[Stored dataset items]
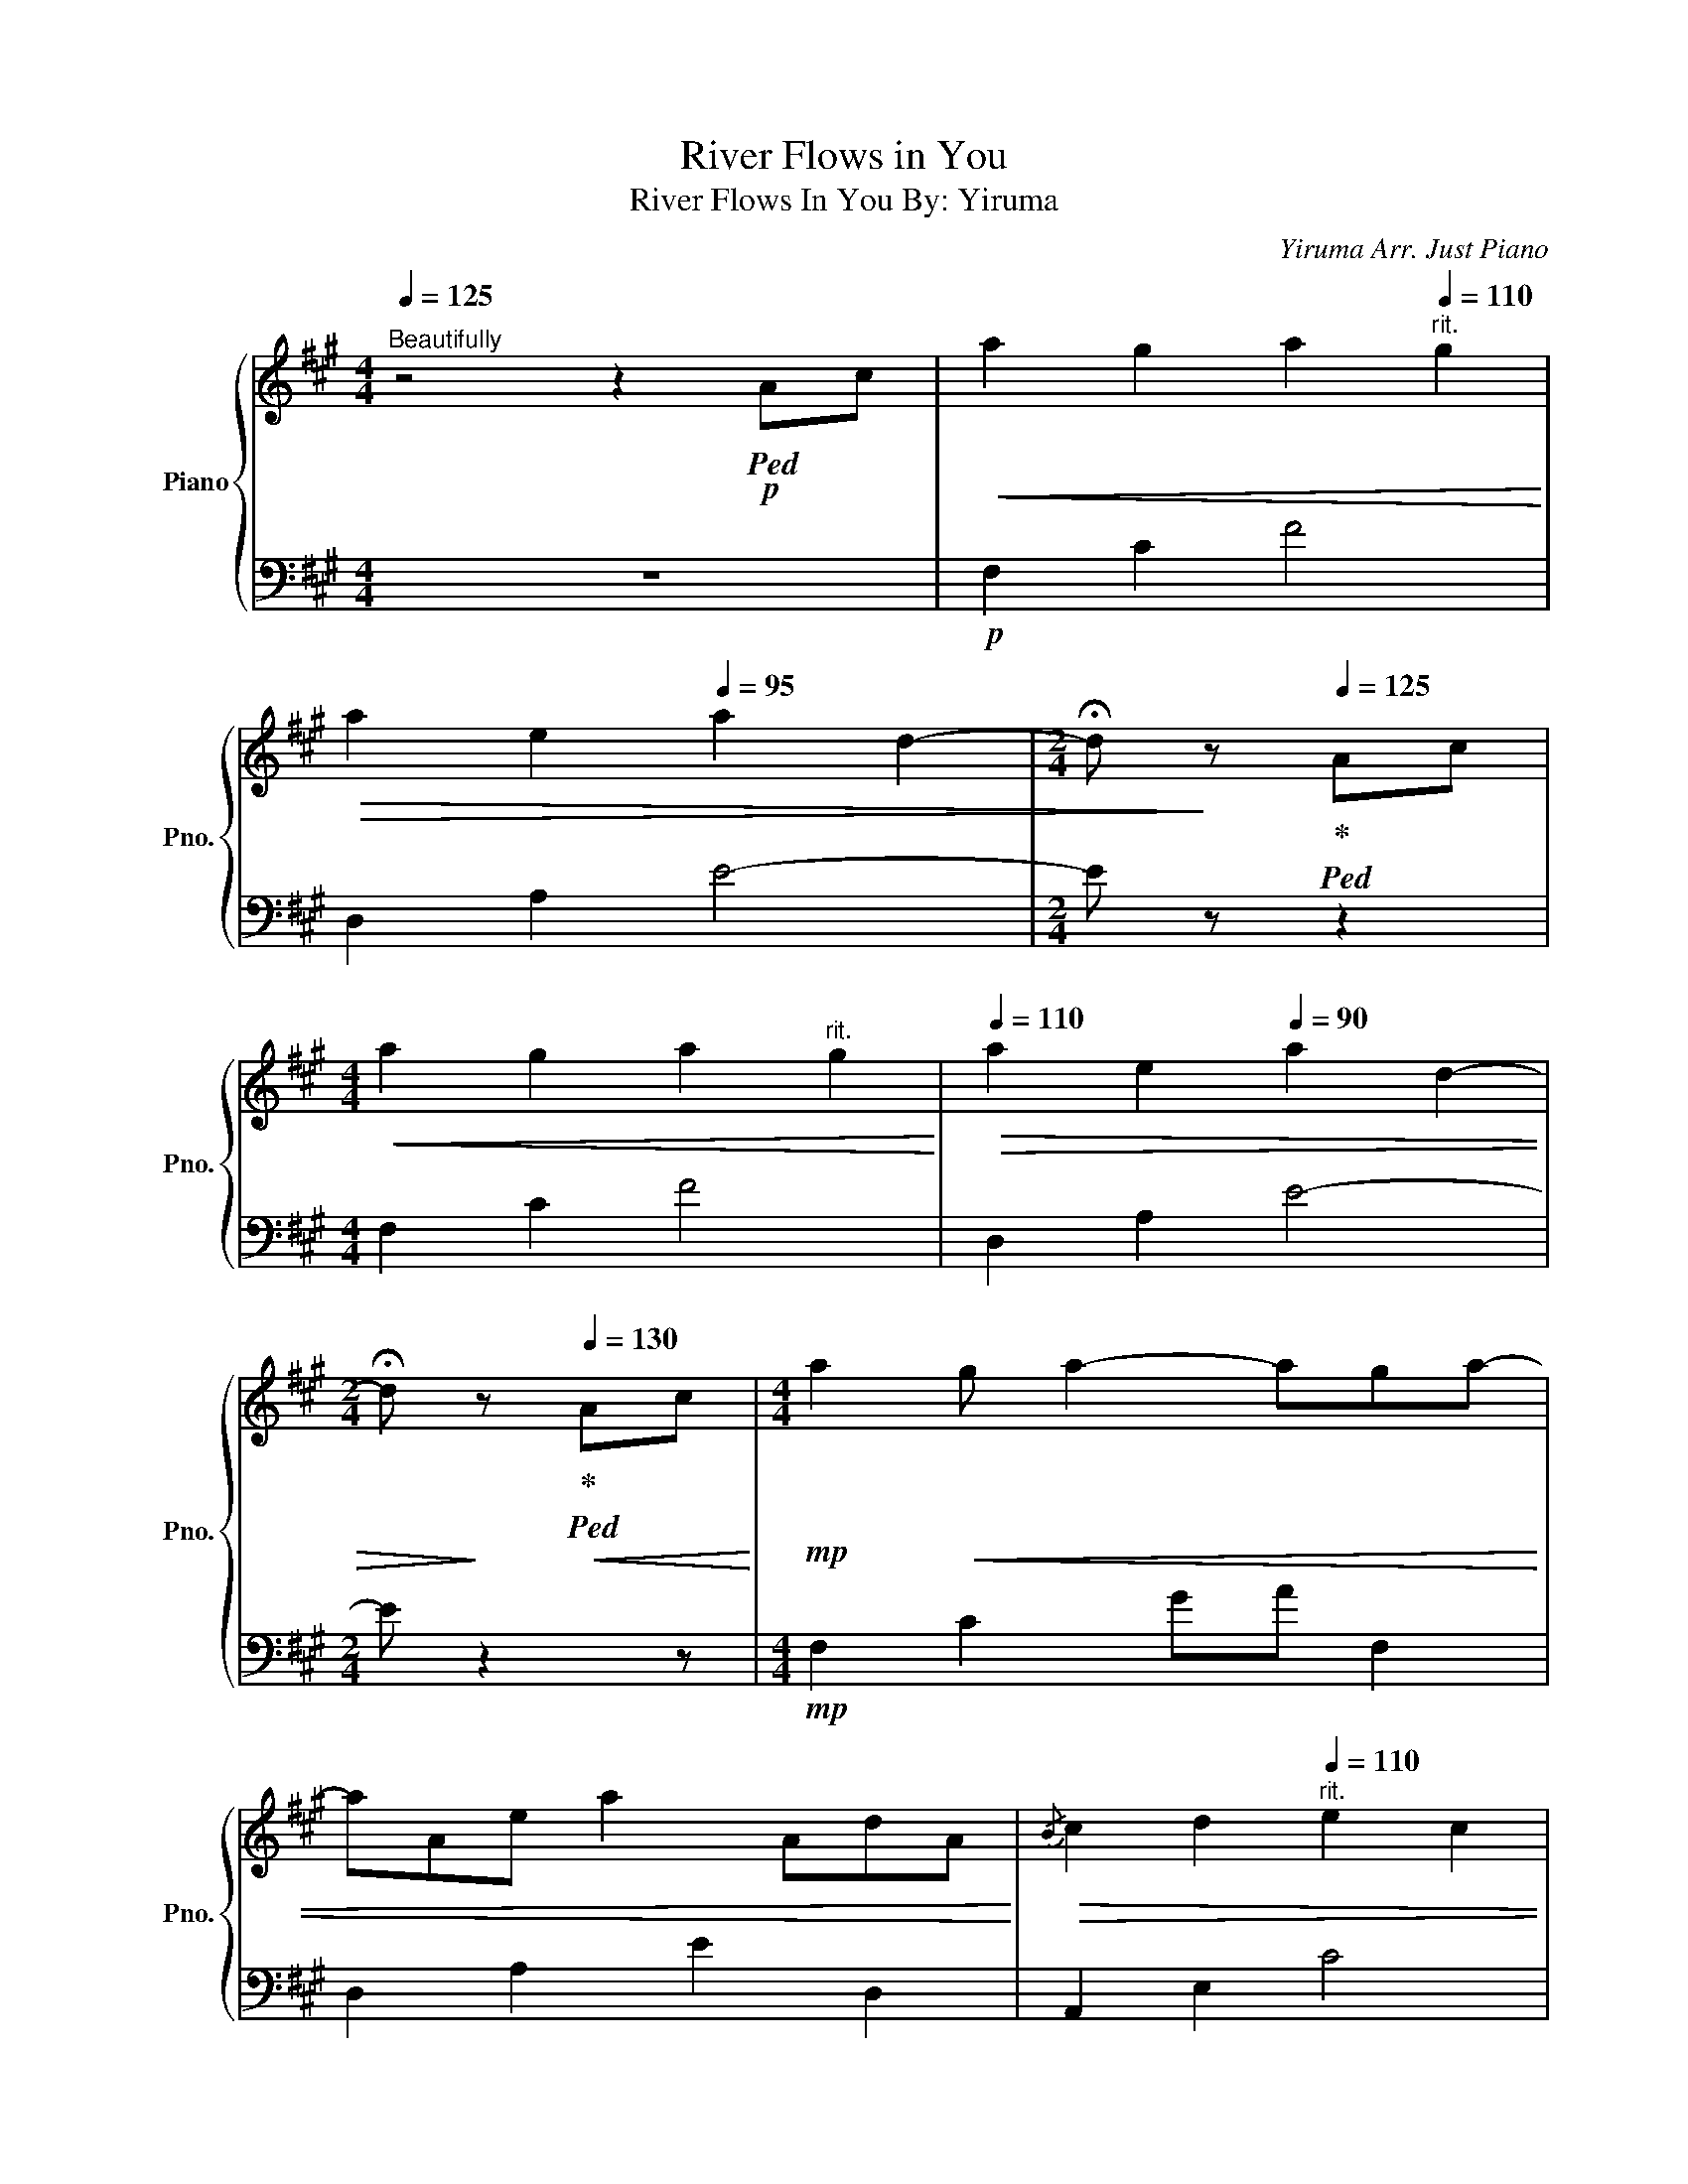 X:1
T:River Flows in You
T: River Flows In You By: Yiruma 
C:Yiruma Arr. Just Piano
%%score { 1 | 2 }
L:1/8
Q:1/4=125
M:4/4
K:A
V:1 treble nm="Piano" snm="Pno."
V:2 bass 
V:1
"^Beautifully" z4 z2!p!!ped! Ac |!<(! a2 g2 a2[Q:1/4=110]"^rit." g2!<)! | %2
!>(! a2 e2[Q:1/4=95] a2 d2- |[M:2/4] !fermata!d!>)! z!ped-up![Q:1/4=125]!ped! Ac | %4
[M:4/4]!<(! a2 g2 a2"^rit." g2!<)! |[Q:1/4=110]!>(! a2 e2[Q:1/4=90] a2 d2- | %6
[M:2/4] !fermata!d!>)! z!ped-up![Q:1/4=130]!<(!!ped! Ac!<)! |[M:4/4]!mp! a2!<(! g a2- aga- | %8
 aAe a2 AdA!<)! |!>(!{/B} c2 d2"^rit."[Q:1/4=110] e2 c2 | %10
 [GB]6!ped-up!!>)!!p!"^A Tempo"!ped! AG[Q:1/4=125] | A2- [EA-]2 AEAB | c4- c z cd | %13
 [ce]4- [ce] z d[Q:1/4=110]c | B6[Q:1/4=130]!<(!!ped! Ac!ped-up!!<)! |!mp! a2!<(! g a2- aga- | %16
 aAe a2 AdA!<)! |{/B} c2 d2[Q:1/4=115] e2 c'2 |!mf! b4[Q:1/4=130]{/bc'} b2 a!ped-up!!ped!g | %19
!>(! a4- aEAB | c4- c z[Q:1/4=125] cd |!mp! e4- e z[Q:1/4=120]!<(! dc!>)! | %22
 B4 a!ped-up!!ped!bag!<)![Q:1/4=135] |!f! aAeA abag | aAeA abag | abc'd' e'c'ba | %26
 g4 a!ped-up!!ped!bag | aAeA abag | aAeA abag | abc'd' e'c'ba |{/a} g4 a!ped-up!!ped!a/b/ ag | %31
 aAeA aa/b/ ag | aAeA aa/b/ ag | abc'd' e'c'ba | g4 a!ped-up!!ped!a/b/ ag |!>(! aAeA aa/b/ ag | %36
 aAeA aa/b/ ag!>)! |!mf!"^rit." a[Q:1/4=130]!>(!bc'd'[Q:1/4=125] e'{/c'd'}c'b[Q:1/4=120]a!>)! | %38
 g6[Q:1/4=130]!ped! A!ped-up!c[Q:1/4=110] |!mp! a2!<(! g a2- aga- | aAe a2 AdA!<)! | %41
!>(!{/B} [Ac]2 d2 e2 c2 | [GB]6!>)!!p!!ped-up!!ped! AG | A2- [EA-]2 AEAB | [Ac]4- [Ac] z cd | %45
 [ce]4- [ce] z!<(! dc |{/c} B6!<)!!mp! Ac | a2 g a2- aga- | aAe a2 AdA |{/B} c2 d2 e2 [cc']2 | %50
!mf! [Bb]4{/bc'} b2 a!ped-up!!ped!g | a4- aEAB | cEAB cEcd | eEcd eEdc | %54
 BEdc[Q:1/4=135] [Ba]!ped-up!!ped!bag |!f! aAeA abag | aAeA abag | abc'd' e'c'ba | %58
 g4 a!ped-up!!ped!bag | aAeA abag | aAeA abag | abc'd' e'c'{/bc'}ba | g4 a!ped-up!!ped!a/b/ ag | %63
 aAeA aa/b/ ag | aAeA aa/b/ ag | abc'd' e'c'{/bc'}ba | g4 a!ped-up!!ped!a/b/ ag | %67
!>(! aAeA aa/b/ ag | aAeA aa/b/ ag!>)! | %69
!mf!"^rit." a[Q:1/4=120]!>(!bc'd'[Q:1/4=110] e'{/c'd'}c'b{/ab}a!>)! | %70
 g6!ped-up!!p![Q:1/4=125]!ped! Ac | a2 g2 a2"^rit."[Q:1/4=115] g2 | %72
!>(! a2[Q:1/4=105] e2[Q:1/4=90] a2 d2- |[M:2/4] !fermata!d!>)! z[Q:1/4=125]!pp!!ped-up!!ped! Ac | %74
[M:4/4] a2 g2 a2"^rit."[Q:1/4=110] g2 |!>(! a2[Q:1/4=90] e2[Q:1/4=80] a2 [ABd]2- | %76
 !fermata![ABd]8!>)! |] %77
V:2
 z8 |!p! F,2 C2 F4 | D,2 A,2 E4- |[M:2/4] E z z2 |[M:4/4] F,2 C2 F4 | D,2 A,2 E4- |[M:2/4] E z2 z | %7
[M:4/4]!mp! F,2 C2 GA F,2 | D,2 A,2 E2 D,2 | A,,2 E,2 C4 | E,2 B,2 E4 |!p! F,2 C2 F4 | %12
 D,2 A,2 E2 D,2 | A,,2 E,2 C4 | E,2 B,2 E4 |!mp! F,2 C2 GA F,2 | D,2 A,2 E2 D,2 | A,,2 E,2 C4 | %18
 E,2 B,2 E2 E,2 | F,2 C2 F4 | D,2 A,2 E2 D,2 | A,,2 E,2 C4 | E,2 B,2 E4 |!f! F,2 C2 F2 F,2 | %24
 D,2 A,2 E2 D,2 | A,,2 E,2 C2 A,,2 | E,2 B,2 E2 E,2 | F,2 C2 F2 F,2 | D,2 A,2 E2 D,2 | %29
 A,,2 E,2 C2 A,,2 | E,2 B,2 E4 | F,2 C2 F2 F,2 | D,2 A,2 E2 D,2 | A,,2 E,2 C2 A,,2 | %34
 E,2 B,2 E2 E,2 | F,2 C2 F2 F,2 | D,2 A,2 E2 D,2 | A,,2 E,2 C2 A,,2 | %38
!>(! E,2 B,2!>)! !fermata!E2- E2 |!mp! F,2 C2 GA F,2 | D,2 A,2 E2 D,2 | A,,2 E,2 C4 | E,2 B,2 E4 | %43
!p! F,2 C2 F4 | D,2 A,2 E2 D,2 | A,,2 E,2 C4 | E,2 B,2 E4 | F,2 C2 GA F,2 | D,2 A,2 E2 D,2 | %49
 A,,2 E,2 C4 | E,2 B,2 E2 E,2 | F,2 C2 F4 | D,2 A,2 E2 D,2 | A,,2 E,2 C4 | E,2 B,2 E4 | %55
!f! F,2 C2 F2 F,2 | D,2 A,2 E2 D,2 | A,,2 E,2 C2 A,,2 | E,2 B,2 E2 E,2 | F,2 C2 F2 F,2 | %60
 D,2 A,2 E2 D,2 | A,,2 E,2 C2 A,,2 | E,2 B,2 E2 E,2 | F,2 C2 F2 F,2 | D,2 A,2 E2 D,2 | %65
 A,,2 E,2 C2 A,,2 | E,2 B,2 E2 E,2 | F,2 C2 F2 F,2 | D,2 A,2 E2 D,2 | A,,2 E,2 C2 A,,2 | %70
!>(! E2 B,2!>)! !fermata!E,2- E,2 |!p! F,2 C2 F4 | D,2 A,2 E4- |[M:2/4] E z2 z |[M:4/4] F,2 C2 F4 | %75
 D,2 A,2 E4- | E8 |] %77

■ **Problem statement**: Look above for the line holding "z4 z2!p!!ped! Ac" and the line holding "c z cd | %13", then output exactly those two lines and every line between them, nothing more.

■ **Response to this exercise**:
"^Beautifully" z4 z2!p!!ped! Ac |!<(! a2 g2 a2[Q:1/4=110]"^rit." g2!<)! | %2
!>(! a2 e2[Q:1/4=95] a2 d2- |[M:2/4] !fermata!d!>)! z!ped-up![Q:1/4=125]!ped! Ac | %4
[M:4/4]!<(! a2 g2 a2"^rit." g2!<)! |[Q:1/4=110]!>(! a2 e2[Q:1/4=90] a2 d2- | %6
[M:2/4] !fermata!d!>)! z!ped-up![Q:1/4=130]!<(!!ped! Ac!<)! |[M:4/4]!mp! a2!<(! g a2- aga- | %8
 aAe a2 AdA!<)! |!>(!{/B} c2 d2"^rit."[Q:1/4=110] e2 c2 | %10
 [GB]6!ped-up!!>)!!p!"^A Tempo"!ped! AG[Q:1/4=125] | A2- [EA-]2 AEAB | c4- c z cd | %13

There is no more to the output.